Association pour l’Autobiographie et le patrimoine autobiographique (La Grenette, 10 rue Amédée Bonnet, 01500 Ambérieu-en-Bugey)
19De statut privé, contrairement aux grandes institutions précédemment citées, l’Association pour l’Autobiographie et le patrimoine autobiographique (APA) a été créée en 1992 par Philippe Lejeune et Chantal Charvériat-Dumoulin. Reconnue d’intérêt général, elle se consacre à la reconnaissance de l’écriture autobiographique et à la conservation de son patrimoine. Son premier objectif est donc d’accueillir et d’archiver les textes autobiographiques non publiés. Selon une convention la liant à la municipalité d’Ambérieu-en-Bugey, le fonds est installé dans la médiathèque de cette commune de l’Ain où sont conservés plus de 4000 documents. Une chargée de mission est dédiée à leur traitement ; une association de 700 bénévoles est répartie dans toute la France.
20L’APA œuvre avec plusieurs institutions publiques, privées, nationales, européennes, internationales, mais ces collaborations n’ont jamais concerné la collecte. Pour la commémoration du centenaire de la Grande Guerre, l’APA a travaillé avec des organismes européens d’archives privées (Belgique, Allemagne, Italie). Cette collaboration a consisté en échanges de textes pour des publications respectives et a été marquée par l’organisation de manifestations conjointes. La Grande Guerre présente l’intérêt d’être accompagnée d’un développement sans précédent des écritures ordinaires et elle constitue un thème récurrent dans les autobiographies du xxe siècle qui sont bien sûr majoritaires dans le fonds de l’APA. Le fonds concernant cette période est particulièrement riche, quantitativement et qualitativement, en journaux, correspondances et récits. Des groupes de relecture se constituent pour travailler sur certains thèmes et publier des cahiers thématiques. Pour la Guerre de 1914, des groupes de projets bénévoles ont été constitués.

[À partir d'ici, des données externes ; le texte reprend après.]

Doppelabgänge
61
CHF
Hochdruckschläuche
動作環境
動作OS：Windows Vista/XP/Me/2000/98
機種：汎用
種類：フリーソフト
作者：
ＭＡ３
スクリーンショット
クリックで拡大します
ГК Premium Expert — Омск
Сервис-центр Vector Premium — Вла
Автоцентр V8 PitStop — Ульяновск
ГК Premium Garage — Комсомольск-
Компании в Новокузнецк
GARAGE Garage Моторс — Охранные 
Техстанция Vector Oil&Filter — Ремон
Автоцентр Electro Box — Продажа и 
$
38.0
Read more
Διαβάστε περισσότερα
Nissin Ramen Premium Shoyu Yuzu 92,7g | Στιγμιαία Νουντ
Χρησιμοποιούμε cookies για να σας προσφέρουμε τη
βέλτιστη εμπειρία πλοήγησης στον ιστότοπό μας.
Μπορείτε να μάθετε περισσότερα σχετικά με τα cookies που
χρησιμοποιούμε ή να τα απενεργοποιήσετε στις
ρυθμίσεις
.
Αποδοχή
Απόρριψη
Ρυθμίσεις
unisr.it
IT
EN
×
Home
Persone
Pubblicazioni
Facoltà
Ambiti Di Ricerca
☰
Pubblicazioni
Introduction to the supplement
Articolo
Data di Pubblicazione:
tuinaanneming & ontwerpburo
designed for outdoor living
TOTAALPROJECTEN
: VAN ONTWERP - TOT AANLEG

Deustche Tagebucharchiv (Marktpl. 1, 79312 Emmendingen, Allemagne)
21Située à Emmendingen en Allemagne, la Deustche Tagebucharchiv a un fonctionnement analogue à l’APA et de nombreux projets communs se sont développés depuis 2011. Cette institution a été créée en 2002 sur l’exemple de l’association italienne Archivio nazionale spécialisée dans l’accueil d’archives privées autobiographiques. Près de 15000 documents sont maintenant conservés près de Fribourg. Des bénévoles assurent le fonctionnement. Comme au sein de l’APA, des groupes de travail étudient le fonds de façon méthodique, par thème, avec des projets de publications et de manifestations. En 2011, un groupe spécifique à la Première Guerre mondiale s’est constitué. Des centaines de textes évoquent ce conflit : témoignages, journaux, écrits de témoins directs. On constate que, comme en France, cette guerre a marqué un tournant dans les écritures ordinaires, reconnues bien plus tardivement. Un groupe a relu les documents, a pris contact avec les déposants et transcrit les textes manuscrits. Le travail a été poursuivi en Italie, Allemagne, Belgique avec des manifestations communes, par exemple, à Strasbourg et Emmendingen. Des traductions ont aussi été entreprises. Il faut souligner l’intérêt de ces travaux menés en coopération.